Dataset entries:
_____

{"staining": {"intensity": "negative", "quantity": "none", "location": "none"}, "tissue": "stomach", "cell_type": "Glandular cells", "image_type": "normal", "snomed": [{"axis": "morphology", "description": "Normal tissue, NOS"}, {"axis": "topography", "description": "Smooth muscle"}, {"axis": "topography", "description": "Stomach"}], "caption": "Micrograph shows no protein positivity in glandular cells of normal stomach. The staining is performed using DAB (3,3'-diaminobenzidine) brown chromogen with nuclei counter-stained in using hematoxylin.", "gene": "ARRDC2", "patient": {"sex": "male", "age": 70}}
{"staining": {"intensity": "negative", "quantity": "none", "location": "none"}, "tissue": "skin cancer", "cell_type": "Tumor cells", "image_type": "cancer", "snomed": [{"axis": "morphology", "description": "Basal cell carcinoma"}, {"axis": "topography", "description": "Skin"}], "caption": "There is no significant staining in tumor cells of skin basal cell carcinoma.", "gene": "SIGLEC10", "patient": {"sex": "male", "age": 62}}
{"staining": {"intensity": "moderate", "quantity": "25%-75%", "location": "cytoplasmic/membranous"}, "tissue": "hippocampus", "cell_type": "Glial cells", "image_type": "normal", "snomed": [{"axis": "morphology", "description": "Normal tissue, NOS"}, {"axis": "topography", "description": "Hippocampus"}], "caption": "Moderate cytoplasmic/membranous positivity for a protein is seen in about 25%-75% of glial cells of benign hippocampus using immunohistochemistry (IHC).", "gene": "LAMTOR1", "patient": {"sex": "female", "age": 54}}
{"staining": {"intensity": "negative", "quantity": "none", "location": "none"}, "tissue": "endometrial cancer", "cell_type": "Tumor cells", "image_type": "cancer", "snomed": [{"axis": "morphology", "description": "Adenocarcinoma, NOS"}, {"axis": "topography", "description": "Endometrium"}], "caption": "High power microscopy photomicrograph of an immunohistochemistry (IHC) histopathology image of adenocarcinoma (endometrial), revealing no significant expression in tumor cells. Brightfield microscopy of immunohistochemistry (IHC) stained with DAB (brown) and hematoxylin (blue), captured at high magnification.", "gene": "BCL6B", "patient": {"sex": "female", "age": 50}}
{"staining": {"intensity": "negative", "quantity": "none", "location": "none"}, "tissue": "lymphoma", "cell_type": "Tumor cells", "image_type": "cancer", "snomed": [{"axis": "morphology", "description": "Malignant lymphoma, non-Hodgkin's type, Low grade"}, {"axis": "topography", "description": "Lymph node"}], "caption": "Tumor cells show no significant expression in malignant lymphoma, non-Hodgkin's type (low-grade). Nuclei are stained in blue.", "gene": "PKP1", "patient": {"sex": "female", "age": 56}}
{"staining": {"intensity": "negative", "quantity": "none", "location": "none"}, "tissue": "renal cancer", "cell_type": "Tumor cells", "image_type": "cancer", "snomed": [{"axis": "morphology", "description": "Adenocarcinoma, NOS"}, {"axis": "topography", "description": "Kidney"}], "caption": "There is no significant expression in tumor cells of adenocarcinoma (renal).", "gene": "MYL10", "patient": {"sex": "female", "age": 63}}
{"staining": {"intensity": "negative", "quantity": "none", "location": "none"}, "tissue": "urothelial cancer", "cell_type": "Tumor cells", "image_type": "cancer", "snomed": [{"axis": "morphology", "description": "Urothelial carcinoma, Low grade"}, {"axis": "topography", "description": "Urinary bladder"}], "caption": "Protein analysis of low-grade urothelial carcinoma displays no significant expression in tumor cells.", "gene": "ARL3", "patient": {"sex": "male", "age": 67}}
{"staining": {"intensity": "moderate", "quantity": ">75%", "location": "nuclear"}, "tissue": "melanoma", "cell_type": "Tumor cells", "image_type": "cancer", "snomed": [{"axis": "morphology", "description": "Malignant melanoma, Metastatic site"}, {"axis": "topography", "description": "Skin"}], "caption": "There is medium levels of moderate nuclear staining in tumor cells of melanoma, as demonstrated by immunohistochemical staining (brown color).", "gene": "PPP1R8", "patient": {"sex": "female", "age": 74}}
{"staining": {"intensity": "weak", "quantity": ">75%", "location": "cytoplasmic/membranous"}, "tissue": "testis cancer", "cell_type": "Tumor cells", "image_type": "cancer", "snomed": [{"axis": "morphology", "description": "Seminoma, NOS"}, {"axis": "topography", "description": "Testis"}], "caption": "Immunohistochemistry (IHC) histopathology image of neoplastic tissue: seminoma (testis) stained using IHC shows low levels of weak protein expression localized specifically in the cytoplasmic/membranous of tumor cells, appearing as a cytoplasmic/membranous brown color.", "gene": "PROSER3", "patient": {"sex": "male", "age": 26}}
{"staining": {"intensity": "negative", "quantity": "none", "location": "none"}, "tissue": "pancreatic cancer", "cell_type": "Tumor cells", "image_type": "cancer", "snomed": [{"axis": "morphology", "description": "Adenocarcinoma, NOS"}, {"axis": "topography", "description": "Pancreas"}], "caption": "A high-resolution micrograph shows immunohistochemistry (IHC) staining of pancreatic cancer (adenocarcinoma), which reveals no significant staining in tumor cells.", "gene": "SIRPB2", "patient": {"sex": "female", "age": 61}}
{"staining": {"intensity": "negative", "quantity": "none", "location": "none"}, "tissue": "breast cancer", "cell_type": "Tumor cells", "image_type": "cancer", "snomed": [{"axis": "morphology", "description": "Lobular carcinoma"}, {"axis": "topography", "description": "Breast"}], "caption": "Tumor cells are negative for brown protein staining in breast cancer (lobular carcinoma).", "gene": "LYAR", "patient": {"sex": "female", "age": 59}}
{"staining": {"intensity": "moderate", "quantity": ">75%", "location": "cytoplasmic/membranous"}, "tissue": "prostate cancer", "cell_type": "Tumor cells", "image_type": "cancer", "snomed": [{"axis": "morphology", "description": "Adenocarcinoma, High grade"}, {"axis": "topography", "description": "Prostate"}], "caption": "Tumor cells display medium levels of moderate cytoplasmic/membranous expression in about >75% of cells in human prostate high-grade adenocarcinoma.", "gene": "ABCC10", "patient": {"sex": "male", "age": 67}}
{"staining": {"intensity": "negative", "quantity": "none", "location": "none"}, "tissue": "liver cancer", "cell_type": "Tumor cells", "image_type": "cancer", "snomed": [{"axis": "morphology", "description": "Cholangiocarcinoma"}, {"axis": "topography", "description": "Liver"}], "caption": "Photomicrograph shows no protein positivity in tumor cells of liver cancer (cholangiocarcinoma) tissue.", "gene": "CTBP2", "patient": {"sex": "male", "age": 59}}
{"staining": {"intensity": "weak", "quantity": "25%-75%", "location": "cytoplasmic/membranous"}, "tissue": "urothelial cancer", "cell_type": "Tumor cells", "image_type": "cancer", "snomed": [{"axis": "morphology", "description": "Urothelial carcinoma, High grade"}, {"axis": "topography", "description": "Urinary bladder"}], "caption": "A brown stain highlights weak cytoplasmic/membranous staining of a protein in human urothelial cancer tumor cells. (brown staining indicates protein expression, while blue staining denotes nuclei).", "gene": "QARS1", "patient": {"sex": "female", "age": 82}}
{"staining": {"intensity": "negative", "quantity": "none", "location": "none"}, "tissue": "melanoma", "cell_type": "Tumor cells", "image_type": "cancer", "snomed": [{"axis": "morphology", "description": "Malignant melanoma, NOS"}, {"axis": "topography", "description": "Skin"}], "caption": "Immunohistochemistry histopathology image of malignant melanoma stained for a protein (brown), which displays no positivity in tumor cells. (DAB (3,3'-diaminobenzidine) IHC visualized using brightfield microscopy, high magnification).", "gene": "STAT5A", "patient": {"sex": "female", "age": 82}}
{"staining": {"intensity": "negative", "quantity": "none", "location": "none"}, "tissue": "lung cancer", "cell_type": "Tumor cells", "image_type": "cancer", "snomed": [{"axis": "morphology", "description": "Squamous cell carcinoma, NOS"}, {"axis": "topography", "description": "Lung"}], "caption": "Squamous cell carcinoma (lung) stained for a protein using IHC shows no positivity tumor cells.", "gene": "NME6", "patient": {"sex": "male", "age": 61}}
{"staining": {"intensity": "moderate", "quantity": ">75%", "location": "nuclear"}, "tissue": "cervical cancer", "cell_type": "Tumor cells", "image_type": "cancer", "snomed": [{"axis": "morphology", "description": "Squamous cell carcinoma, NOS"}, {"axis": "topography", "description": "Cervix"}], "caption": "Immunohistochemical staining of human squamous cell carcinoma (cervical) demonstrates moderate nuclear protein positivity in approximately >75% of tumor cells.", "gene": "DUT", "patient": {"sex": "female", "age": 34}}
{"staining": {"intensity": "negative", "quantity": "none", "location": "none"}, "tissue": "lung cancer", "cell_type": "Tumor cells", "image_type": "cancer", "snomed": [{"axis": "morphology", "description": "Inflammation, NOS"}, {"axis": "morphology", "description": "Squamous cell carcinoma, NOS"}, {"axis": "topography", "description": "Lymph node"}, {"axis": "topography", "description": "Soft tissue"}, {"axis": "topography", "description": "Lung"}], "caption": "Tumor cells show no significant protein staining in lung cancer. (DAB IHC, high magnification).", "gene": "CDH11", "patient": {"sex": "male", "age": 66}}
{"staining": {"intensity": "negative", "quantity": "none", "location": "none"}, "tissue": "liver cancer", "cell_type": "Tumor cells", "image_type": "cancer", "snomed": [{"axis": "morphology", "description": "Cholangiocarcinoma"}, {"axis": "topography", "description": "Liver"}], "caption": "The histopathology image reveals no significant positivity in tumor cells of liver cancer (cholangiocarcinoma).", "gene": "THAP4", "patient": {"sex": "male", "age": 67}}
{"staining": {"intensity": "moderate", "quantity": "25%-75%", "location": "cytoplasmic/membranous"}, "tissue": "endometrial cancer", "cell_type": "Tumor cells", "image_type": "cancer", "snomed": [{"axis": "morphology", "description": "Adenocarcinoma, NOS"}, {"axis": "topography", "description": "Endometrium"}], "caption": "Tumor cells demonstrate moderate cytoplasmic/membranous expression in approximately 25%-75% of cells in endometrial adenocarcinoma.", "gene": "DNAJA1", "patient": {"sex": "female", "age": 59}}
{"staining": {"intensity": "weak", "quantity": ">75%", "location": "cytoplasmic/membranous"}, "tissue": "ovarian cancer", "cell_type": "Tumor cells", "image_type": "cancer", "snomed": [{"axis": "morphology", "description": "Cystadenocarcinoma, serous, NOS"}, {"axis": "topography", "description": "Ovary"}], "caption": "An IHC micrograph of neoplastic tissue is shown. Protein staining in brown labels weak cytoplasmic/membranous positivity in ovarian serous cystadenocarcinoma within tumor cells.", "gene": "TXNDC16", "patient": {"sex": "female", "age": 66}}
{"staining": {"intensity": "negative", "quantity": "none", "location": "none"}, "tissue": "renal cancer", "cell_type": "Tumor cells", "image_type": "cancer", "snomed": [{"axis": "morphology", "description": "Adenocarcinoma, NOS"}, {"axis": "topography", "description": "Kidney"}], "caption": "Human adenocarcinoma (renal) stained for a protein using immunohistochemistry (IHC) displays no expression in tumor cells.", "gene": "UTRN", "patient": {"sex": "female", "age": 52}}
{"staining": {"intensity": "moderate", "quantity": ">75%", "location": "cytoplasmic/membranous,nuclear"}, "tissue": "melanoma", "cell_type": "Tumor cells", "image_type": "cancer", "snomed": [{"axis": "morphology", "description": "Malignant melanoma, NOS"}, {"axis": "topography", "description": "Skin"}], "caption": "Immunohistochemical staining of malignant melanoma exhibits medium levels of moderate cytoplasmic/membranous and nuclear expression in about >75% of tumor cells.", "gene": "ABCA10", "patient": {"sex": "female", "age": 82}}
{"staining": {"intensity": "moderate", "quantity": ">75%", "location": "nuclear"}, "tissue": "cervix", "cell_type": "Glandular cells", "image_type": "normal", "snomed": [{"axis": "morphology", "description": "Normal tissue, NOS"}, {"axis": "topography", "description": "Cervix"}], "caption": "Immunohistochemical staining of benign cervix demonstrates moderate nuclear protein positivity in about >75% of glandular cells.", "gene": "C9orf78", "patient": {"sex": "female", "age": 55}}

_____

[Action item]
Among the entries above, copy exactly only the lines starting with the one containing "cell carcinoma (lung)" and going through the one containing "no significant protein", both ends included.

[Exercise answer]
{"staining": {"intensity": "negative", "quantity": "none", "location": "none"}, "tissue": "lung cancer", "cell_type": "Tumor cells", "image_type": "cancer", "snomed": [{"axis": "morphology", "description": "Squamous cell carcinoma, NOS"}, {"axis": "topography", "description": "Lung"}], "caption": "Squamous cell carcinoma (lung) stained for a protein using IHC shows no positivity tumor cells.", "gene": "NME6", "patient": {"sex": "male", "age": 61}}
{"staining": {"intensity": "moderate", "quantity": ">75%", "location": "nuclear"}, "tissue": "cervical cancer", "cell_type": "Tumor cells", "image_type": "cancer", "snomed": [{"axis": "morphology", "description": "Squamous cell carcinoma, NOS"}, {"axis": "topography", "description": "Cervix"}], "caption": "Immunohistochemical staining of human squamous cell carcinoma (cervical) demonstrates moderate nuclear protein positivity in approximately >75% of tumor cells.", "gene": "DUT", "patient": {"sex": "female", "age": 34}}
{"staining": {"intensity": "negative", "quantity": "none", "location": "none"}, "tissue": "lung cancer", "cell_type": "Tumor cells", "image_type": "cancer", "snomed": [{"axis": "morphology", "description": "Inflammation, NOS"}, {"axis": "morphology", "description": "Squamous cell carcinoma, NOS"}, {"axis": "topography", "description": "Lymph node"}, {"axis": "topography", "description": "Soft tissue"}, {"axis": "topography", "description": "Lung"}], "caption": "Tumor cells show no significant protein staining in lung cancer. (DAB IHC, high magnification).", "gene": "CDH11", "patient": {"sex": "male", "age": 66}}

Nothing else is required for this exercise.